XII Le climat, mère de toutes les batailles : Même s’il trouve qu’il n’en parle pas assez souvent, l’auteur considère que le changement climatique devrait «souvent être le seul sujet pertinent. C’est l’existence même de l’humanité qui est remise en question». Les quatre textes de ce chapitre, publiés en 2018, sont toutefois un peu timides à mon goût (surtout le dernier sur le New Deal vert).

XIII Au-delà des fake news : Les quatre textes de ce chapitre, publiés de 2000 à 2016, montrent que l’utilisation des fake news par les républicains et le détournement de ce concept datent de bien avant l’élection de Donald Trump. Ils abordent aussi les échecs des médias à jouer correctement leur rôle, notamment avec leur habitude de vouloir rester neutres en ne critiquant pas les mensonges des républicains, mais en les présentant comme des opinions, et en s’attardant sur des futilités plutôt que sur les politiques des candidat.es à la présidence.

XIV Quelques réflexions sur l’économie : Les trois textes de ce chapitre, un long datant de 1993 (que j’ai lu pour au moins la troisième fois) et deux autres publiés en 2010 et 2018, sont plus directement liés aux compétences économiques de l’auteur. Le premier porte sur sa «stratégie en matière de recherche économique» (entre autres se remettre en question et «simplifier et simplifier encore»), le deuxième sur les politiques keynésiennes qu’il aurait été nécessaire de mettre en œuvre avec plus d’ampleur après la crise débutée en 2007, et le dernier sur son scepticisme en matière de cryptomonnaies (scepticisme que je partage entièrement).

Et alors…

Lire ou ne pas lire? Lire, surtout si on ne consulte pas régulièrement son blogue. Je l’ai fréquenté des années, grâce à un site tenu par des fans jusqu’en 2010 (ce site a été interrompu par le New York Times), puis sur son blogue officiel du New York Times jusqu’à ce qu’il exige un abonnement pour le consulter régulièrement (vers 2016 ou 2017, de mémoire). Depuis, je consulte quotidiennement sa page Twitter et lis de temps en temps ses billets sur la page Eureka de la BAnQ. Quand je me le suis procuré, je ne savais pas que ce livre était essentiellement un recueil de textes.

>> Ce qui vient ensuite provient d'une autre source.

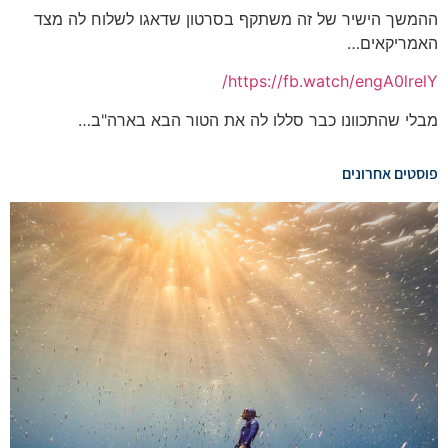
ההמשך הישיר של זה משתקף בסרטון שדאגו לשלוח לה מצד
האמריקאים…
https://fb.watch/engA0lrelY/
מבלי שהתכוונו כבר סללו לה את הטור הבא בארה"ב…
פוסטים אחרונים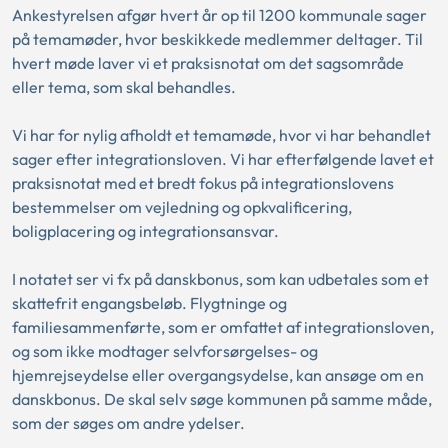
Ankestyrelsen afgør hvert år op til 1200 kommunale sager
på temamøder, hvor beskikkede medlemmer deltager. Til
hvert møde laver vi et praksisnotat om det sagsområde
eller tema, som skal behandles.
Vi har for nylig afholdt et temamøde, hvor vi har behandlet
sager efter integrationsloven. Vi har efterfølgende lavet et
praksisnotat med et bredt fokus på integrationslovens
bestemmelser om vejledning og opkvalificering,
boligplacering og integrationsansvar.
I notatet ser vi fx på danskbonus, som kan udbetales som et
skattefrit engangsbeløb. Flygtninge og
familiesammenførte, som er omfattet af integrationsloven,
og som ikke modtager selvforsørgelses- og
hjemrejseydelse eller overgangsydelse, kan ansøge om en
danskbonus. De skal selv søge kommunen på samme måde,
som der søges om andre ydelser.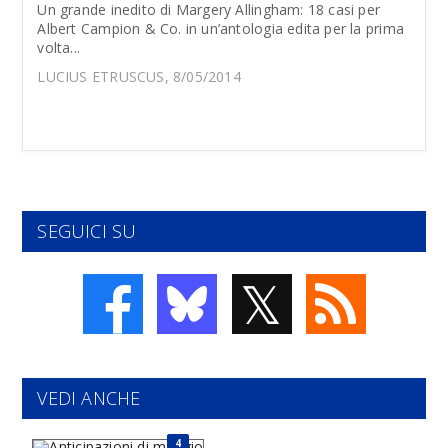
Un grande inedito di Margery Allingham: 18 casi per
Albert Campion & Co. in un’antologia edita per la prima
volta...
LUCIUS ETRUSCUS, 8/05/2014
SEGUICI SU
𝕏
VEDI ANCHE
4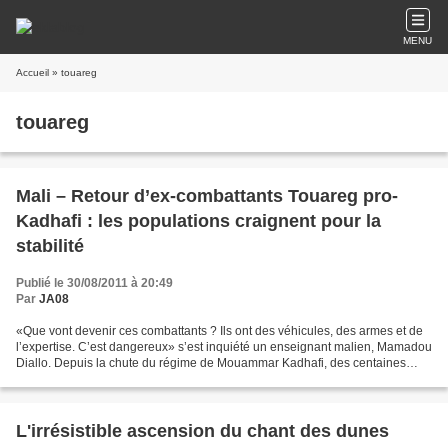
MENU
Accueil
» touareg
touareg
Mali – Retour d’ex-combattants Touareg pro-
Kadhafi : les populations craignent pour la
stabilité
Publié le 30/08/2011 à 20:49
Par
JA08
«Que vont devenir ces combattants ? Ils ont des véhicules, des armes et de
l’expertise. C’est dangereux» s’est inquiété un enseignant malien, Mamadou
Diallo. Depuis la chute du régime de Mouammar Kadhafi, des centaines
d’ex-combattants Touareg employés...
L'irrésistible ascension du chant des dunes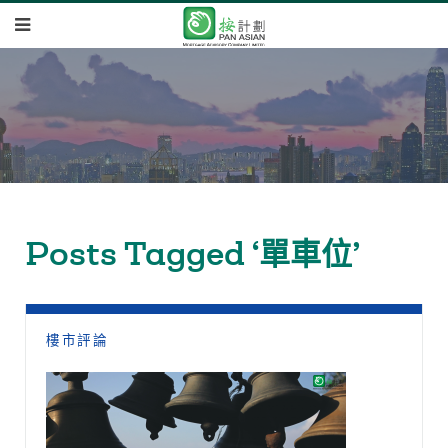
Posts Tagged ‘單車位’
樓市評論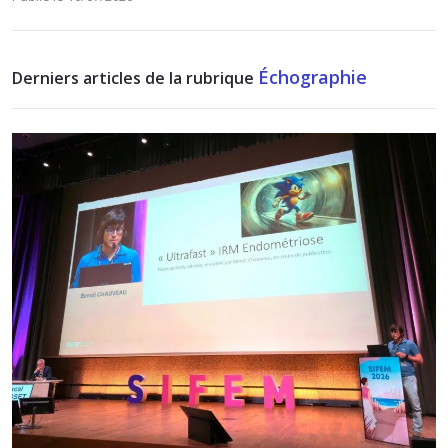
Échographie
Derniers articles de la rubrique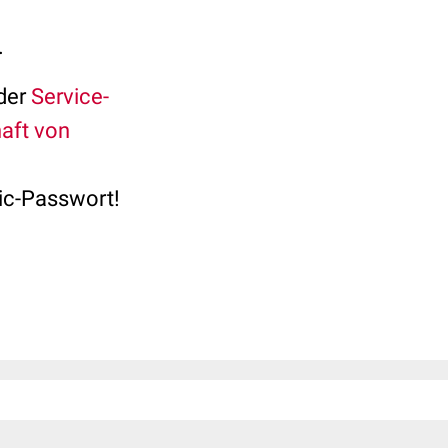
.
 der
Service-
aft von
sic-Passwort!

Mais, je l’aurais lu quand même!

Malgré ce que je viens d’écrire, Paul Krugman n’est pas l’économiste que je préfère, mais sa capacité d’analyse m’étonne toujours. Il m’a fait comprendre bien des sujets que je ne maîtrisais pas. Il excelle particulièrement dans ses chroniques, comme ce livre le montre bien. Chaque sujet est présenté clairement, ses arguments sont toujours pertinents et le texte est toujours facile à lire. Sans l’imiter, j’essaie d’en faire autant sur ce blogue! Ses écrits représentent une des sources que je préfère consulter pour bien comprendre les enjeux politiques et économiques des États-Unis. Seul vrai défaut de ce livre, les notes sont à la fin du livre, mais comme je l’ai lu en format électronique, je n’en ai pas souffert.